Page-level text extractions
[Start of Attachment]

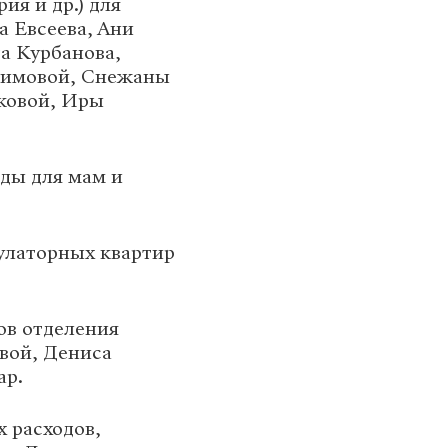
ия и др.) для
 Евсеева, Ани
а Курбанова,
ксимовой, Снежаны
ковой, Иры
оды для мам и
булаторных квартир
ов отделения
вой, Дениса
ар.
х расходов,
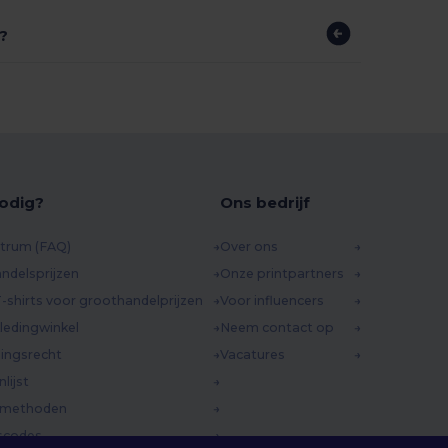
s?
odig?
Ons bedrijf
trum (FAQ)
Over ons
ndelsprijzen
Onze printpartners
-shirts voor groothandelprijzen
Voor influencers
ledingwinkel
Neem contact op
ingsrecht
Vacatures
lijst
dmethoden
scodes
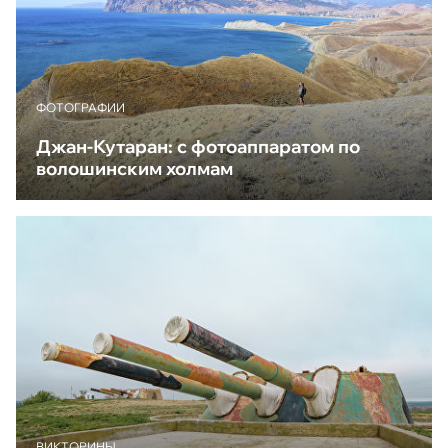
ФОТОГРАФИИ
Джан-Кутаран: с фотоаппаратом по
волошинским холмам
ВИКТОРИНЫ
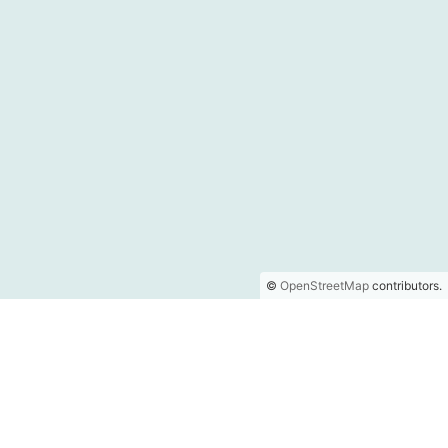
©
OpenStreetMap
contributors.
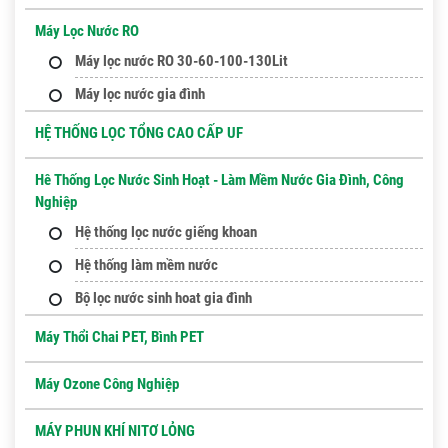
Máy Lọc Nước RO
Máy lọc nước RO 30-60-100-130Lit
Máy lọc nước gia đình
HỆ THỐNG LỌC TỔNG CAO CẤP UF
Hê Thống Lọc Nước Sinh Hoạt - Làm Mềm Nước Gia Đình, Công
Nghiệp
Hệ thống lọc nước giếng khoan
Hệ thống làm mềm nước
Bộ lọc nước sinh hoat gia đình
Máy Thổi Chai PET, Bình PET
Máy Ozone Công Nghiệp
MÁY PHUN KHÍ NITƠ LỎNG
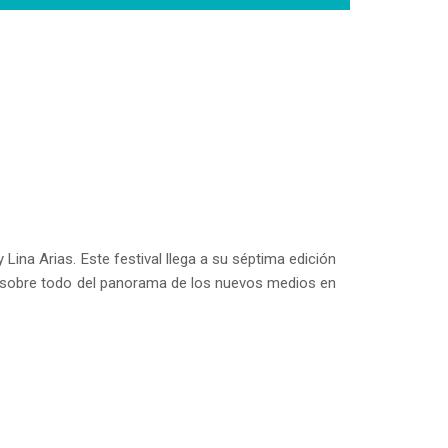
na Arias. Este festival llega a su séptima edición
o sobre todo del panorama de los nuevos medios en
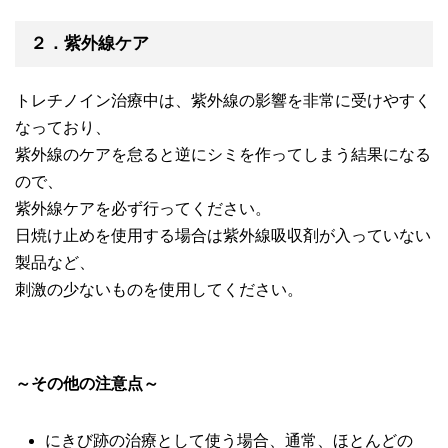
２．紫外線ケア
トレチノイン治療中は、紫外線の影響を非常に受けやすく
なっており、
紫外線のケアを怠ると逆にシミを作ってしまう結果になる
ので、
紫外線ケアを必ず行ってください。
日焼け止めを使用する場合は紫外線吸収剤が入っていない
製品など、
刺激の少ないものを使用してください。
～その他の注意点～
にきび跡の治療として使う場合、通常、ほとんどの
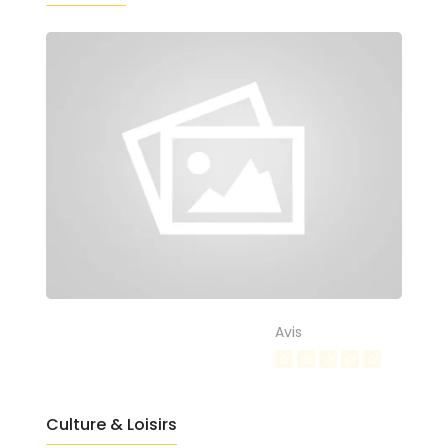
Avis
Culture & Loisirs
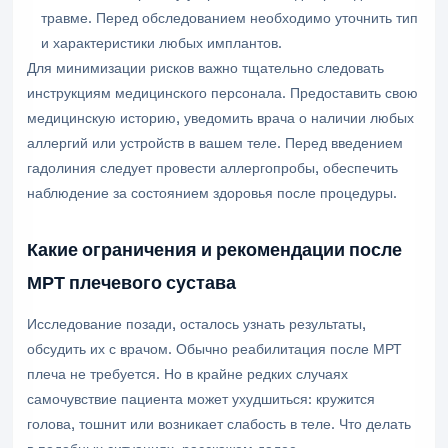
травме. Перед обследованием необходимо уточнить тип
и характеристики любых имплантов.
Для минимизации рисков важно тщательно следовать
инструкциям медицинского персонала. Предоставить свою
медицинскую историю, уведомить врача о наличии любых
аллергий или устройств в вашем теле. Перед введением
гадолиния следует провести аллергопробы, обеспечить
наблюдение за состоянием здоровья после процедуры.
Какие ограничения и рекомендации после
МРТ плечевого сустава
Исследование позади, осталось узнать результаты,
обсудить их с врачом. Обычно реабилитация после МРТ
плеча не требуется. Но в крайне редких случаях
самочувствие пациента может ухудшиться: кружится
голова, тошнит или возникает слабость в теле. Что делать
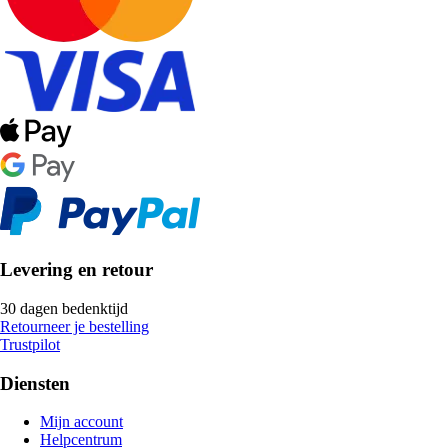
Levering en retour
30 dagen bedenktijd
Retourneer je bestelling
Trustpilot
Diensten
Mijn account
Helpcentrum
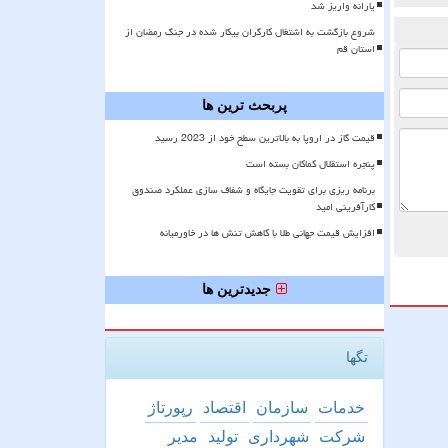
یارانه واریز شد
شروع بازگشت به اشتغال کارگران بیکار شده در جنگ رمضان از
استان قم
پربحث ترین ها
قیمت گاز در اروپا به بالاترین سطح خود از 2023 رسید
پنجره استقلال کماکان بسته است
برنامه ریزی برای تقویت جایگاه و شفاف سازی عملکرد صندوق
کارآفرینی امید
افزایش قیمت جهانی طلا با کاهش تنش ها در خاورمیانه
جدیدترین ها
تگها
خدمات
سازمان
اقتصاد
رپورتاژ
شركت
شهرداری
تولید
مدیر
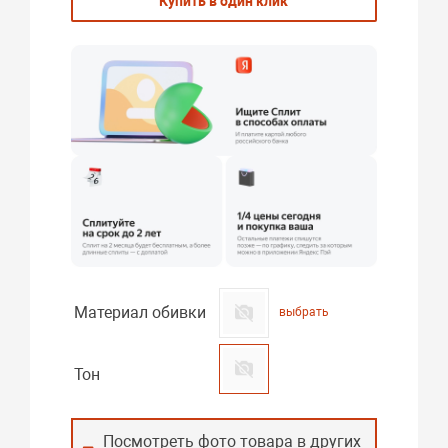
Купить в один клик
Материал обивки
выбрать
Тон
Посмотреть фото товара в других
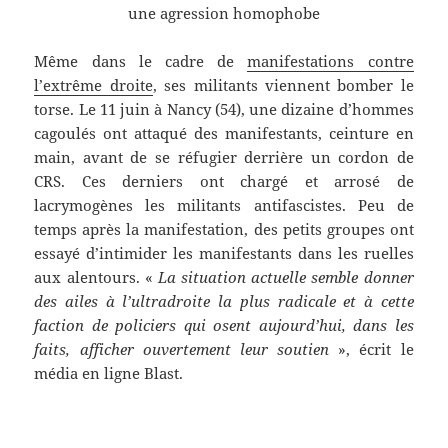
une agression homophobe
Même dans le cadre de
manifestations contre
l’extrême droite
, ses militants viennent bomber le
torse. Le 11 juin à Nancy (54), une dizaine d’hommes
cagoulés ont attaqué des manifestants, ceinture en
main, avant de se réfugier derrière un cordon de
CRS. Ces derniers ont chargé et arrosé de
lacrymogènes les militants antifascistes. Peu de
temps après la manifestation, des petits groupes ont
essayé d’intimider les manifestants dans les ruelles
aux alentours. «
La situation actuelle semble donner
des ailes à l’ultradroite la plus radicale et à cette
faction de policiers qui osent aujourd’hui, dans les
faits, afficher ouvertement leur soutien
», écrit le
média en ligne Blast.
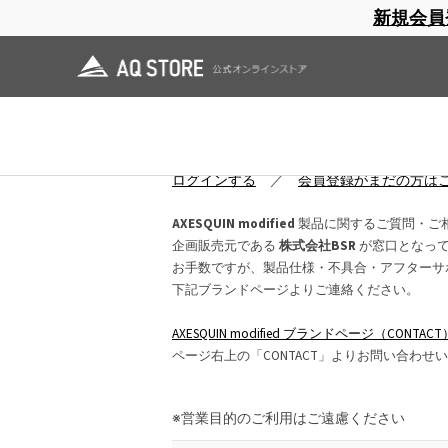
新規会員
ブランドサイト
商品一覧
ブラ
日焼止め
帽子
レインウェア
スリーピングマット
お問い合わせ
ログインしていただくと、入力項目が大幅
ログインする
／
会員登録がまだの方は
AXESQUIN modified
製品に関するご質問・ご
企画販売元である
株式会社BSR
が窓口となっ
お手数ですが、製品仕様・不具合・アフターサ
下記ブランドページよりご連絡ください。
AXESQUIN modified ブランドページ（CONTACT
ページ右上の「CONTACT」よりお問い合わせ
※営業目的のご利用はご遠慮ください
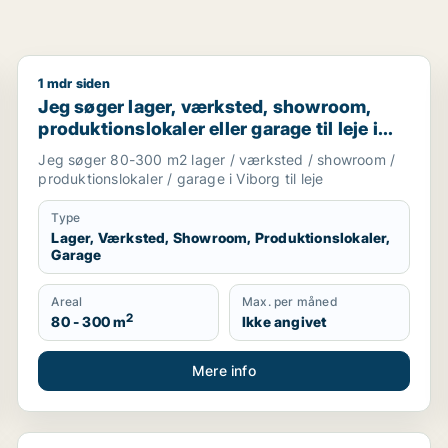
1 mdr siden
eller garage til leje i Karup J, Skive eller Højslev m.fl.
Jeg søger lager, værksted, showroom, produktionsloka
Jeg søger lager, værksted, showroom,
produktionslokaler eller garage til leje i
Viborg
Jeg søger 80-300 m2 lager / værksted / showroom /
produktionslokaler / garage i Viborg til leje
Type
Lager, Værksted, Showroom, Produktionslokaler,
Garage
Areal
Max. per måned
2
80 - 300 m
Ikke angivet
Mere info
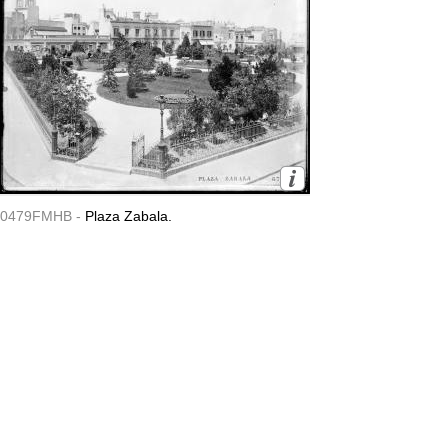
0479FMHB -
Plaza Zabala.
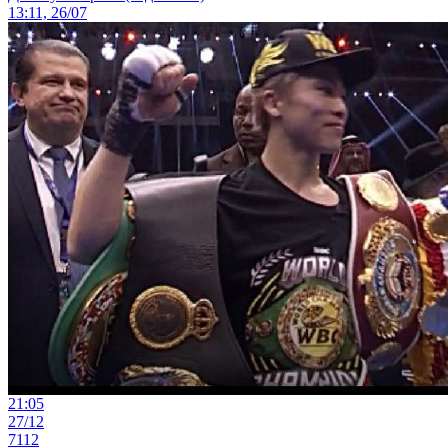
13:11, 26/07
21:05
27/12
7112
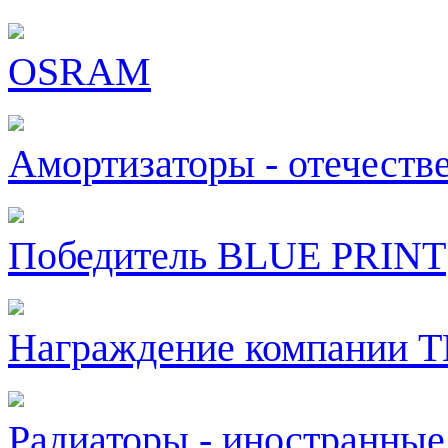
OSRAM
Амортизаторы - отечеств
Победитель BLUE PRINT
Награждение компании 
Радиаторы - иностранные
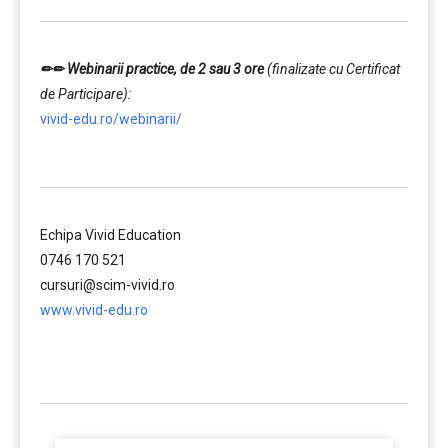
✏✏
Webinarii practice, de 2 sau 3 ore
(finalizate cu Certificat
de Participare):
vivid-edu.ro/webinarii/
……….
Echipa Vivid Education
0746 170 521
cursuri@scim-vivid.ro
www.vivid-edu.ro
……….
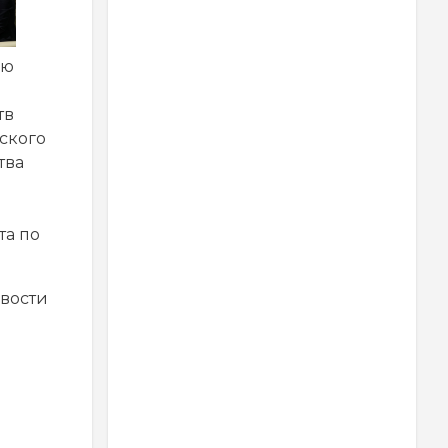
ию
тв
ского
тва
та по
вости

[End of Attachment]

Instruction: Reproduce all of the lines above with "Viborg" substituted by "Aarhus" and every other character left unchanged. Omit the pictures from the output.

Reply to the task:
ия и др.) для
 Евсеева, Ани
а Курбанова,
ксимовой, Снежаны
ковой, Иры
оды для мам и
булаторных квартир
ов отделения
вой, Дениса
ар.
х расходов,
s?
odig?
Ons bedrijf
trum (FAQ)
Over ons
ndelsprijzen
Onze printpartners
-shirts voor groothandelprijzen
Voor influencers
ledingwinkel
Neem contact op
ingsrecht
Vacatures
lijst
dmethoden
scodes
ФОТОГРАФИИ
Джан-Кутаран: с фотоаппаратом по
волошинским холмам
ВИКТОРИНЫ
©
OpenStreetMap
contributors.
Máy Lọc Nước RO
Máy lọc nước RO 30-60-100-130Lit
Máy lọc nước gia đình
HỆ THỐNG LỌC TỔNG CAO CẤP UF
Hê Thống Lọc Nước Sinh Hoạt - Làm Mềm Nước Gia Đình, Công
Nghiệp
Hệ thống lọc nước giếng khoan
Hệ thống làm mềm nước
Bộ lọc nước sinh hoat gia đình
Máy Thổi Chai PET, Bình PET
Máy Ozone Công Nghiệp
MÁY PHUN KHÍ NITƠ LỎNG
na Arias. Este festival llega a su séptima edición
o sobre todo del panorama de los nuevos medios en
２．紫外線ケア
トレチノイン治療中は、紫外線の影響を非常に受けやすく
なっており、
紫外線のケアを怠ると逆にシミを作ってしまう結果になる
ので、
紫外線ケアを必ず行ってください。
日焼け止めを使用する場合は紫外線吸収剤が入っていない
製品など、
刺激の少ないものを使用してください。
～その他の注意点～
にきび跡の治療として使う場合、通常、ほとんどの
Avis
Culture & Loisirs
травме. Перед обследованием необходимо уточнить тип
и характеристики любых имплантов.
Для минимизации рисков важно тщательно следовать
инструкциям медицинского персонала. Предоставить свою
медицинскую историю, уведомить врача о наличии любых
аллергий или устройств в вашем теле. Перед введением
гадолиния следует провести аллергопробы, обеспечить
наблюдение за состоянием здоровья после процедуры.
Какие ограничения и рекомендации после
МРТ плечевого сустава
Исследование позади, осталось узнать результаты,
обсудить их с врачом. Обычно реабилитация после МРТ
плеча не требуется. Но в крайне редких случаях
самочувствие пациента может ухудшиться: кружится
голова, тошнит или возникает слабость в теле. Что делать
Levering en retour
30 dagen bedenktijd
Retourneer je bestelling
Trustpilot
Diensten
Mijn account
Helpcentrum
یارانه واریز شد
شروع بازگشت به اشتغال کارگران بیکار شده در جنگ رمضان از
استان قم
پربحث ترین ها
قیمت گاز در اروپا به بالاترین سطح خود از 2023 رسید
پنجره استقلال کماکان بسته است
برنامه ریزی برای تقویت جایگاه و شفاف سازی عملکرد صندوق
کارآفرینی امید
افزایش قیمت جهانی طلا با کاهش تنش ها در خاورمیانه
جدیدترین ها
تگها
خدمات
سازمان
اقتصاد
رپورتاژ
شركت
شهرداری
تولید
مدیر
Купить в один клик
Материал обивки
выбрать
Тон
Посмотреть фото товара в других
une agression homophobe
Même dans le cadre de
manifestations contre
l’extrême droite
, ses militants viennent bomber le
torse. Le 11 juin à Nancy (54), une dizaine d’hommes
cagoulés ont attaqué des manifestants, ceinture en
main, avant de se réfugier derrière un cordon de
CRS. Ces derniers ont chargé et arrosé de
lacrymogènes les militants antifascistes. Peu de
temps après la manifestation, des petits groupes ont
essayé d’intimider les manifestants dans les ruelles
aux alentours. «
La situation actuelle semble donner
des ailes à l’ultradroite la plus radicale et à cette
faction de policiers qui osent aujourd’hui, dans les
faits, afficher ouvertement leur soutien
», écrit le
média en ligne Blast.
新規会員
ブランドサイト
商品一覧
ブラ
日焼止め
帽子
レインウェア
スリーピングマット
お問い合わせ
ログインしていただくと、入力項目が大幅
ログインする
／
会員登録がまだの方は
AXESQUIN modified
製品に関するご質問・ご
企画販売元である
株式会社BSR
が窓口となっ
お手数ですが、製品仕様・不具合・アフターサ
下記ブランドページよりご連絡ください。
AXESQUIN modified ブランドページ（CONTACT
ページ右上の「CONTACT」よりお問い合わせ
※営業目的のご利用はご遠慮ください
1 mdr siden
eller garage til leje i Karup J, Skive eller Højslev m.fl.
Jeg søger lager, værksted, showroom, produktionsloka
Jeg søger lager, værksted, showroom,
produktionslokaler eller garage til leje i
Aarhus
Jeg søger 80-300 m2 lager / værksted / showroom /
produktionslokaler / garage i Aarhus til leje
Type
Lager, Værksted, Showroom, Produktionslokaler,
Garage
Areal
Max. per måned
2
80 - 300 m
Ikke angivet
Mere info
0479FMHB -
Plaza Zabala.
13:11, 26/07
21:05
27/12
7112
OSRAM
Амортизаторы - отечеств
Победитель BLUE PRINT
Награждение компании 
Радиаторы - иностранные
✏✏
Webinarii practice, de 2 sau 3 ore
(finalizate cu Certificat
de Participare):
vivid-edu.ro/webinarii/
……….
Echipa Vivid Education
0746 170 521
cursuri@scim-vivid.ro
www.vivid-edu.ro
……….
ию
тв
ского
тва
та по
вости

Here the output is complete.